Let’s face it, taking out loans to cover expenses is more costly than funding outgoings directly from your pocket. Interest rates and service fees make borrowing money a more expensive undertaking than covering costs outright. Unfortunately, sometimes borrowing is necessary.

When emergency and essential expenses arise, not all of us are in a position to shoulder the cost. From medical bills and boiler repair fees, to vehicle costs – there are many expenses which need to be covered quickly. If your “emergency fund” is at a low ebb, it might not be possible to pay for crucial services which allow you to stay up and running. Without a vehicle, for example, traveling to work in order to continue generating much-needed income may be impossible. With South Africans currently shouldering high costs of living, circumstances like this are not at all uncommon.
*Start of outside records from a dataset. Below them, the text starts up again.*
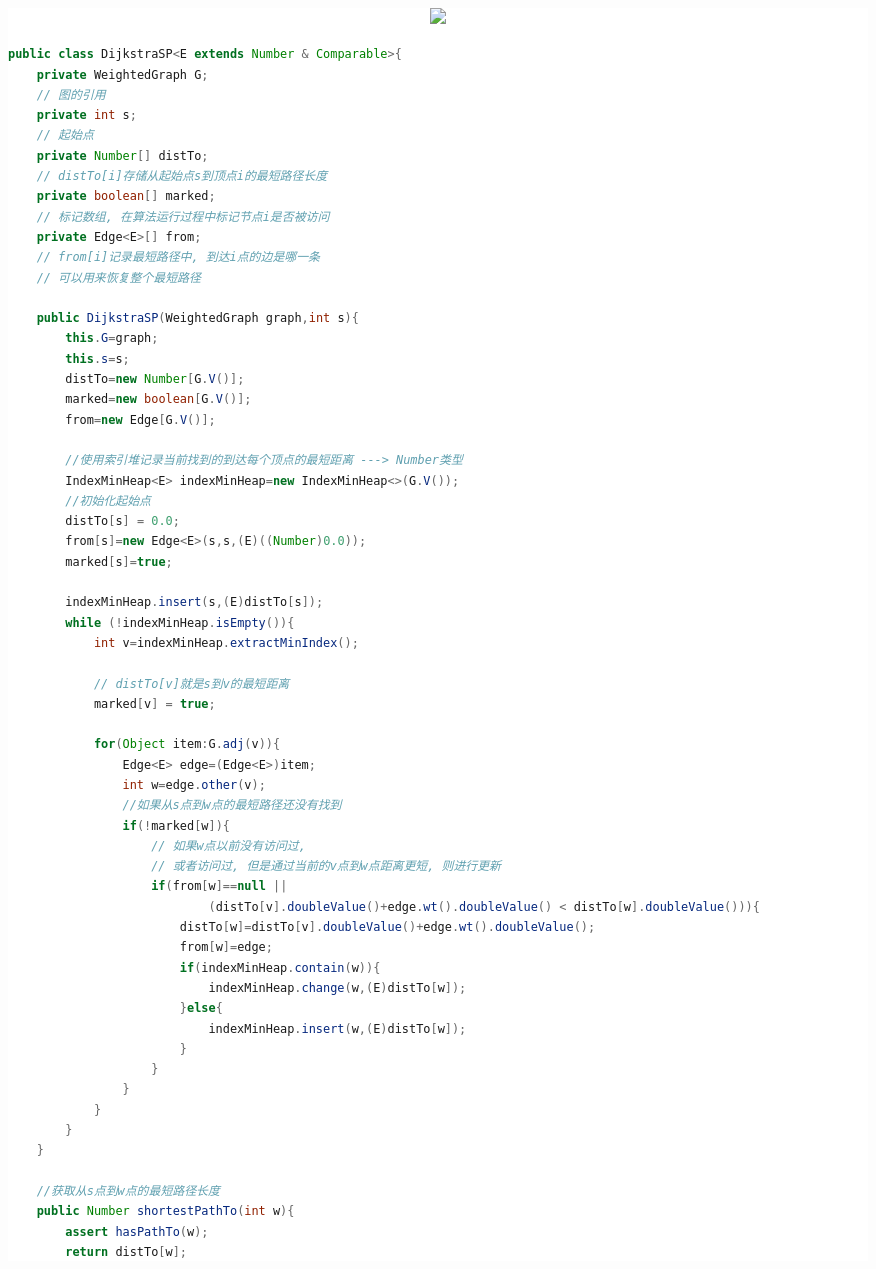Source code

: <div align="center"><img src="https://gitee.com/duhouan/ImagePro/raw/master/java-notes/dataStructure/shortestPath//16_10.png" width="500"/></div>

```java
public class DijkstraSP<E extends Number & Comparable>{
    private WeightedGraph G;
    // 图的引用
    private int s;
    // 起始点
    private Number[] distTo;
    // distTo[i]存储从起始点s到顶点i的最短路径长度
    private boolean[] marked;
    // 标记数组, 在算法运行过程中标记节点i是否被访问
    private Edge<E>[] from;
    // from[i]记录最短路径中, 到达i点的边是哪一条
    // 可以用来恢复整个最短路径

    public DijkstraSP(WeightedGraph graph,int s){
        this.G=graph;
        this.s=s;
        distTo=new Number[G.V()];
        marked=new boolean[G.V()];
        from=new Edge[G.V()];

        //使用索引堆记录当前找到的到达每个顶点的最短距离 ---> Number类型
        IndexMinHeap<E> indexMinHeap=new IndexMinHeap<>(G.V());
        //初始化起始点
        distTo[s] = 0.0;
        from[s]=new Edge<E>(s,s,(E)((Number)0.0));
        marked[s]=true;

        indexMinHeap.insert(s,(E)distTo[s]);
        while (!indexMinHeap.isEmpty()){
            int v=indexMinHeap.extractMinIndex();

            // distTo[v]就是s到v的最短距离
            marked[v] = true;

            for(Object item:G.adj(v)){
                Edge<E> edge=(Edge<E>)item;
                int w=edge.other(v);
                //如果从s点到w点的最短路径还没有找到
                if(!marked[w]){
                    // 如果w点以前没有访问过,
                    // 或者访问过, 但是通过当前的v点到w点距离更短, 则进行更新
                    if(from[w]==null ||
                            (distTo[v].doubleValue()+edge.wt().doubleValue() < distTo[w].doubleValue())){
                        distTo[w]=distTo[v].doubleValue()+edge.wt().doubleValue();
                        from[w]=edge;
                        if(indexMinHeap.contain(w)){
                            indexMinHeap.change(w,(E)distTo[w]);
                        }else{
                            indexMinHeap.insert(w,(E)distTo[w]);
                        }
                    }
                }
            }
        }
    }

    //获取从s点到w点的最短路径长度
    public Number shortestPathTo(int w){
        assert hasPathTo(w);
        return distTo[w];
```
If you do find that you need to turn to a loan provider in order to fund an emergency expense, it is in your best interests (no pun intended) to do your homework. Different loan types and different loan providers will offer different interest rates, repayment plans, penalty fees and service charges, for example. Choosing carefully will ensure you make your loan as affordable as possible. Here are a few tips which will help cut the cost of personal loans:

  1. Borrow the smallest amount possible
    Ensure you only borrow what you can realistically afford. This is essential no matter what type of loan you are accessing. You can also reduce the cost of a loan by ensuring you borrow the smallest amount possible. The smaller your loan, the less interest you will pay – and the lower the risk of defaulting on repayments (which can add penalty fees and surcharges to your final loan payment).While minimising your loan amount can help reduce costs, it’s also important to ensure you do not take out too little, as this may mean you to seek another loan, with another set of administrative fees and service charges. Before taking out a loan, sit down and carefully budget in order to calculate exactly how much you need to borrow. You can use a loan calculator to get a general idea of costs.
  2. Choose a shorter loan period
    Shorter loans mean less time for interest to accrue. Choose a realistic timescale for loan repayment, but ensure you repay the amount as soon as possible to reduce the overall cost. If you can, choose a personal loan you can repay quickly in one lump sum (often after payday). This will typically be cheaper than a longer term, instalment loan you repay over time.
  3. Compare interest rates and service charges
    Interest rates and service charges can vary widely between personal loan providers. Do your research to ensure you’ve found the best available rates. There are lots of comparison tools available online, but be cautious when making use of these. Many such websites receive commission from loan providers, which may mean the results they calculate bias particular companies. Always double check rates and fees yourself to be sure you are getting the best deal.
  4. Read the fine print
    Look out for hidden extras before you apply for a loan. Some loan providers may charge for different elements of the lending process. Some providers may apply a surcharge if you repay your loan early, for example, while others do not apply early repayment fees.Lenders also have different responses to missed payments and customers who find themselves unable to repay their loan according to schedule. While you should never take on a loan you do not feel 100% confident of repaying, unexpected circumstances can arise. In such cases, it’s important to understand how your provider will respond. Read the small print to make sure your lender has fair procedures in place – and that you understand how the process works.